Criminal courts continue to get tough with those whose negligence leads to work-related deaths, handing down two substantial prison sentences this year.

In July the Old Bailey sentenced Colin Holtom, a builder, to 3 years’ imprisonment after a 15-year-old boy, Adam Gosling, was killed whilst working on a building site in April 2007. Fifteen year olds have been banned from working on construction sites for almost 100 years. The investigation which was led by the Police concluded that there was inadequate PPE, no risk assessment, no training and minimal supervision.

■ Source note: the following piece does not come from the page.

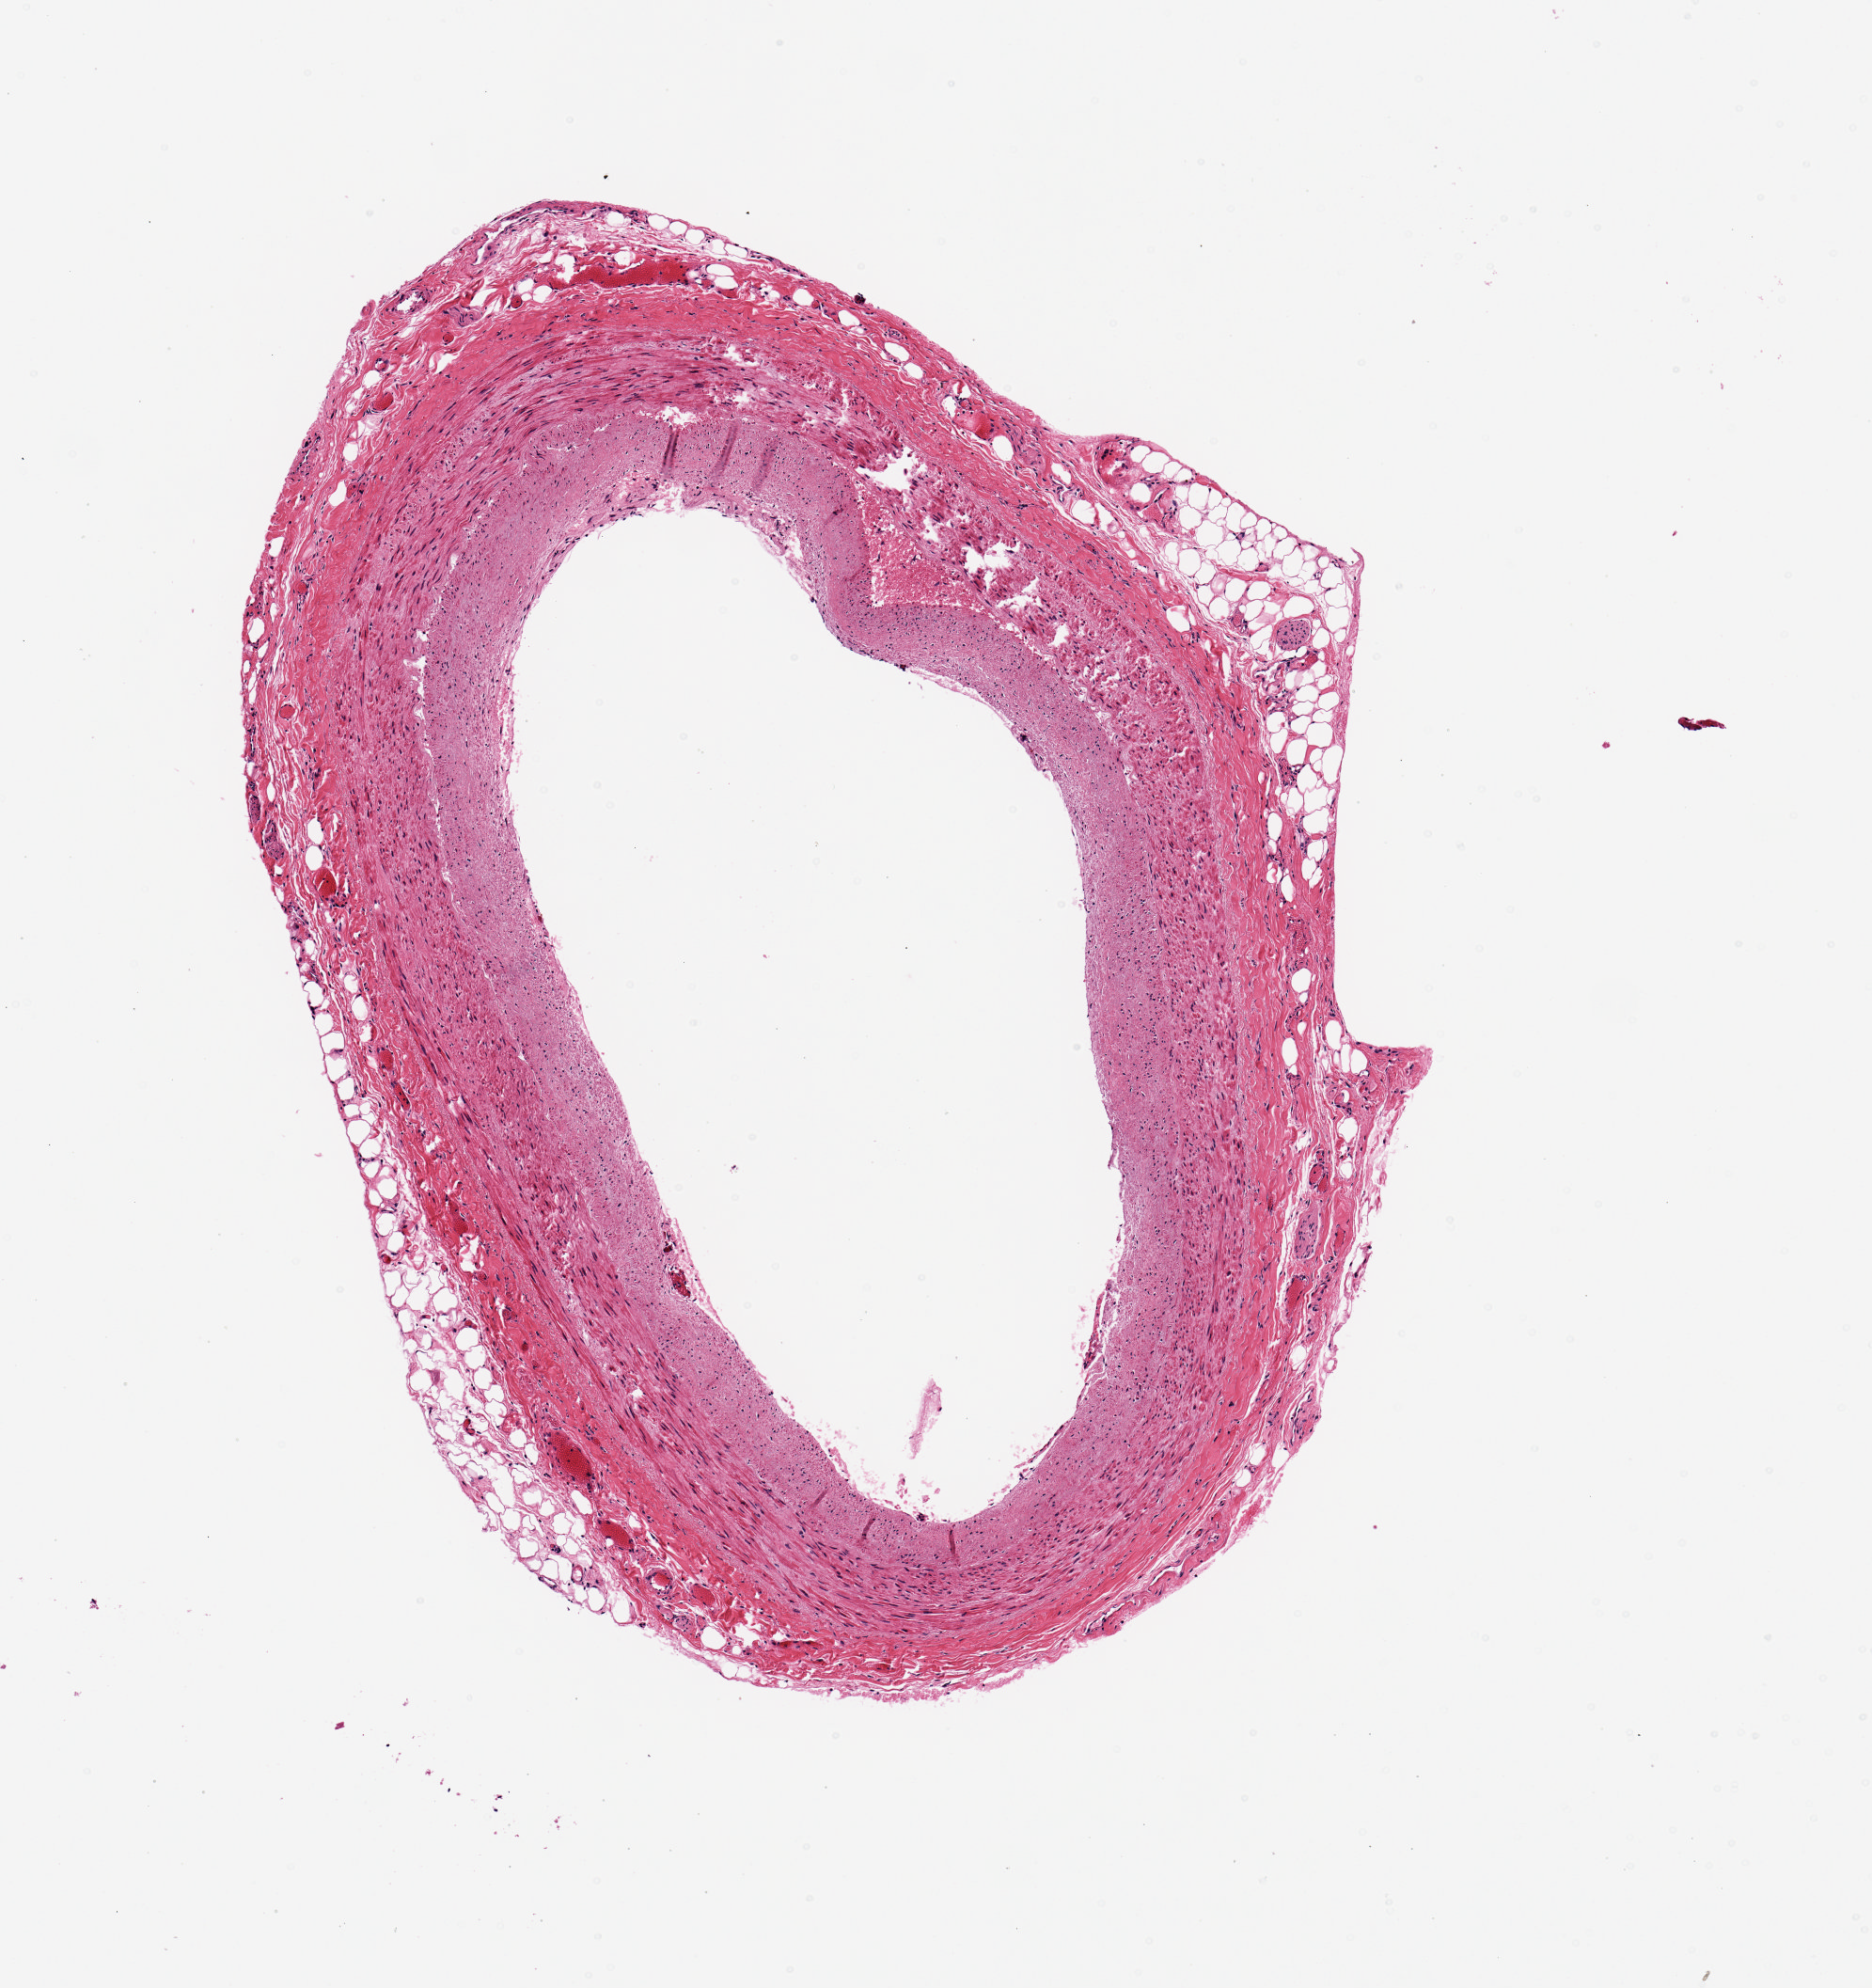
Digitized H&E-stained section, whole scanned area (about 3.9 x 4.2 mm, slide scanned at 20x) shown as a low-resolution overview. PAXgene-fixed, paraffin-embedded tissue. Section of coronary artery (target tissue). Tissue donor sample. Female donor.
• pathologist's review note for this sample: 2 x 3mm clean specimen; no atherosclerosis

The incident occurred when work was being undertaken on an outdoor swimming pool and a pool house, which was being demolished. The work exposed a 22ft long wall that was 7ft high with a large crack running almost down its centre. The wall was deemed unsafe and required demolition. On 23 April 2007, Adam Gosling was working at the site along with his brother. Without proper discussion, instruction or supervision, Holtom told the boys to begin demolishing the unsafe wall. When Adam approached Holtom half way through the demolition to seek his advice, Holtom still took no action and did not inspect the danger area.

During the demolition the wall began to lean in the direction of a neighbour’s garden and on seeking Holtom’s advice Adam was told to go into the neighbours garden and push the wall back. As he did so, the wall fell towards him trapping him against the garage and fatally injuring him. Adam’s older brother witnessed his death.

Holtom pleaded guilty to manslaughter and breach of health and safety legislation and received custodial sentences. Darren Fowler, a sub-contractor who was also involved with the work, received a 12-month prison sentence for working as a company manager while disqualified and was therefore convicted under Section 37 for a breach of Section 2 of the Health and Safety at Work etc. Act 1974.

Meanwhile on 30 July a gas fitter from Brecon, Peter Tongue, was jailed for three years for gross negligence manslaughter and health and safety offences having been found guilty by a jury at Cardiff Crown Court.

Two people died from carbon monoxide poisoning from a warm air central heating system that gas fitter Mr Tongue had worked on at their home in December 2006. Mr Tongue had let his accreditation to work on the particular system lapse three years prior to the incident and as a result, his knowledge of the system was out of date. The HSE warned that gas engineers working outside their assessed competence can cost them their liberty and others their lives.

All gas engineers must be gas safe registered and carry a card detailing the appliances that they are permitted to work on. The Gas Safe Register replaced CORGI Gas Registration in the UK earlier this year.